**Task instructions**.
1 > Using the passage on May wildflowers at Conwy, answer these questions:
(a) Which two April flowers remain throughout the summer?
(b) Where on the reserve does common bird's foot trefoil do best?
(c) What gives common bird's foot trefoil its common English name?
2 > Pick up the passage on May wildflowers at Conwy after its last sentence and carry it on in the same style.

**Source passage**.
While April can often be a cool month in North Wales, May usually brings some real warmth, and with it come many more flower species. Some of April's flowers, such as gorse and dandelion will remain throughout the summer, but others such as cuckoo flower and cowslip, will be over by the end of the first week of May.  Also in this series of blogs are flowers to spot in June, July and August.

Here are 10 flowers to spot at Conwy this month.

Common bird's foot trefoil

We have a lot of yellow flowers at Conwy, but none as numerous as common bird's foot trefoil. It likes soil with low nutrients but doesn't like taller competitors, so it does best where the grass is short, such as the grazed southern part of the reserve. It grows low to the ground (unlike the similar greater bird's foot trefoil that flowers at the head of a long stem). Flowering begins in May and continues through June, and in some years, the reserve is a carpet of colour. It's the long brown seed pods, which come as a set of three later in the year and look like a bird's foot, that gives the flower its common English name.

**Given information**.
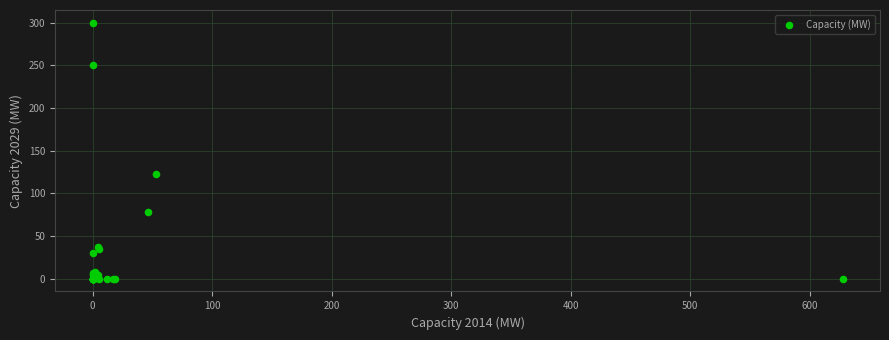

What Y value in the scatter plot is closest to 150?

123.1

**Results**.
1 >
(a) Gorse and dandelion.
(b) Where the grass is short, such as the grazed southern part of the reserve.
(c) Its long brown seed pods, which come in sets of three later in the year and look like a bird's foot.

2 >
Marsh marigold

Also known as kingcup and mayflower, the marsh marigold would have been a common sight in damp fields, ditches and wetlands before much of Britain's pasture was drained for crops. We introduced marsh marigold to the dipping pond, near the Visitor Centre, used by thousands of children every year during school visits. and the insects love it. Each summer, we find the exoskeleton of dragonfly larvae attached to the undersides of its large leaves, from which the adult insect has emerged.

Herb robert

This is a member of the geranium family, and we have several similar cranesbill species on the reserve, but none flower as early as herb robert. As well as its small pink flowers, look for the red edging to the leaves. It grows in shady areas around the reserve, and has a rather unpleasant smell if you crush it, earning it the old English name Stinking Bob! People used to rub it on their skin as a mosquito repellent, but we don't recommend that; it's more likely to be a social repellent!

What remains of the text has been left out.